:: Source records

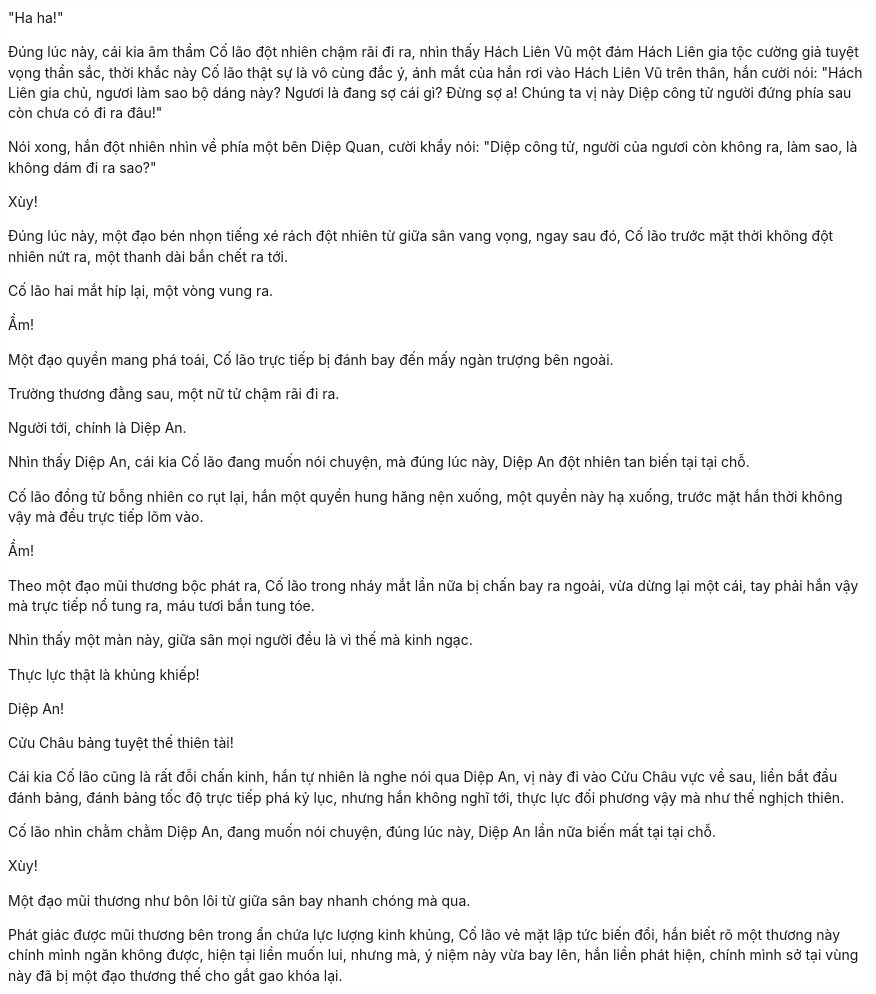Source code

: "Ha ha!"

Đúng lúc này, cái kia âm thầm Cố lão đột nhiên chậm rãi đi ra, nhìn thấy Hách Liên Vũ một đám Hách Liên gia tộc cường giả tuyệt vọng thần sắc, thời khắc này Cố lão thật sự là vô cùng đắc ý, ánh mắt của hắn rơi vào Hách Liên Vũ trên thân, hắn cười nói: "Hách Liên gia chủ, ngươi làm sao bộ dáng này? Ngươi là đang sợ cái gì? Đừng sợ a! Chúng ta vị này Diệp công tử người đứng phía sau còn chưa có đi ra đâu!"

Nói xong, hắn đột nhiên nhìn về phía một bên Diệp Quan, cười khẩy nói: "Diệp công tử, người của ngươi còn không ra, làm sao, là không dám đi ra sao?"

Xùy!

Đúng lúc này, một đạo bén nhọn tiếng xé rách đột nhiên từ giữa sân vang vọng, ngay sau đó, Cố lão trước mặt thời không đột nhiên nứt ra, một thanh dài bắn chết ra tới.

Cố lão hai mắt híp lại, một vòng vung ra.

Ầm!

Một đạo quyền mang phá toái, Cố lão trực tiếp bị đánh bay đến mấy ngàn trượng bên ngoài.

Trường thương đằng sau, một nữ tử chậm rãi đi ra.

Người tới, chính là Diệp An.

Nhìn thấy Diệp An, cái kia Cố lão đang muốn nói chuyện, mà đúng lúc này, Diệp An đột nhiên tan biến tại tại chỗ.

Cố lão đồng tử bỗng nhiên co rụt lại, hắn một quyền hung hăng nện xuống, một quyền này hạ xuống, trước mặt hắn thời không vậy mà đều trực tiếp lõm vào.

Ầm!

Theo một đạo mũi thương bộc phát ra, Cố lão trong nháy mắt lần nữa bị chấn bay ra ngoài, vừa dừng lại một cái, tay phải hắn vậy mà trực tiếp nổ tung ra, máu tươi bắn tung tóe.

Nhìn thấy một màn này, giữa sân mọi người đều là vì thế mà kinh ngạc.

Thực lực thật là khủng khiếp!

Diệp An!

Cửu Châu bảng tuyệt thế thiên tài!

Cái kia Cố lão cũng là rất đỗi chấn kinh, hắn tự nhiên là nghe nói qua Diệp An, vị này đi vào Cửu Châu vực về sau, liền bắt đầu đánh bảng, đánh bảng tốc độ trực tiếp phá kỷ lục, nhưng hắn không nghĩ tới, thực lực đối phương vậy mà như thế nghịch thiên.

Cố lão nhìn chằm chằm Diệp An, đang muốn nói chuyện, đúng lúc này, Diệp An lần nữa biến mất tại tại chỗ.

Xùy!

Một đạo mũi thương như bôn lôi từ giữa sân bay nhanh chóng mà qua.

Phát giác được mũi thương bên trong ẩn chứa lực lượng kinh khủng, Cố lão vẻ mặt lập tức biến đổi, hắn biết rõ một thương này chính mình ngăn không được, hiện tại liền muốn lui, nhưng mà, ý niệm này vừa bay lên, hắn liền phát hiện, chính mình sở tại vùng này đã bị một đạo thương thế cho gắt gao khóa lại.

::::

**Your task**
Without the pictures, give all of the entries above again exactly.

**Response box**
Source code

: "Ha ha!"

Đúng lúc này, cái kia âm thầm Cố lão đột nhiên chậm rãi đi ra, nhìn thấy Hách Liên Vũ một đám Hách Liên gia tộc cường giả tuyệt vọng thần sắc, thời khắc này Cố lão thật sự là vô cùng đắc ý, ánh mắt của hắn rơi vào Hách Liên Vũ trên thân, hắn cười nói: "Hách Liên gia chủ, ngươi làm sao bộ dáng này? Ngươi là đang sợ cái gì? Đừng sợ a! Chúng ta vị này Diệp công tử người đứng phía sau còn chưa có đi ra đâu!"

Nói xong, hắn đột nhiên nhìn về phía một bên Diệp Quan, cười khẩy nói: "Diệp công tử, người của ngươi còn không ra, làm sao, là không dám đi ra sao?"

Xùy!

Đúng lúc này, một đạo bén nhọn tiếng xé rách đột nhiên từ giữa sân vang vọng, ngay sau đó, Cố lão trước mặt thời không đột nhiên nứt ra, một thanh dài bắn chết ra tới.

Cố lão hai mắt híp lại, một vòng vung ra.

Ầm!

Một đạo quyền mang phá toái, Cố lão trực tiếp bị đánh bay đến mấy ngàn trượng bên ngoài.

Trường thương đằng sau, một nữ tử chậm rãi đi ra.

Người tới, chính là Diệp An.

Nhìn thấy Diệp An, cái kia Cố lão đang muốn nói chuyện, mà đúng lúc này, Diệp An đột nhiên tan biến tại tại chỗ.

Cố lão đồng tử bỗng nhiên co rụt lại, hắn một quyền hung hăng nện xuống, một quyền này hạ xuống, trước mặt hắn thời không vậy mà đều trực tiếp lõm vào.

Ầm!

Theo một đạo mũi thương bộc phát ra, Cố lão trong nháy mắt lần nữa bị chấn bay ra ngoài, vừa dừng lại một cái, tay phải hắn vậy mà trực tiếp nổ tung ra, máu tươi bắn tung tóe.

Nhìn thấy một màn này, giữa sân mọi người đều là vì thế mà kinh ngạc.

Thực lực thật là khủng khiếp!

Diệp An!

Cửu Châu bảng tuyệt thế thiên tài!

Cái kia Cố lão cũng là rất đỗi chấn kinh, hắn tự nhiên là nghe nói qua Diệp An, vị này đi vào Cửu Châu vực về sau, liền bắt đầu đánh bảng, đánh bảng tốc độ trực tiếp phá kỷ lục, nhưng hắn không nghĩ tới, thực lực đối phương vậy mà như thế nghịch thiên.

Cố lão nhìn chằm chằm Diệp An, đang muốn nói chuyện, đúng lúc này, Diệp An lần nữa biến mất tại tại chỗ.

Xùy!

Một đạo mũi thương như bôn lôi từ giữa sân bay nhanh chóng mà qua.

Phát giác được mũi thương bên trong ẩn chứa lực lượng kinh khủng, Cố lão vẻ mặt lập tức biến đổi, hắn biết rõ một thương này chính mình ngăn không được, hiện tại liền muốn lui, nhưng mà, ý niệm này vừa bay lên, hắn liền phát hiện, chính mình sở tại vùng này đã bị một đạo thương thế cho gắt gao khóa lại.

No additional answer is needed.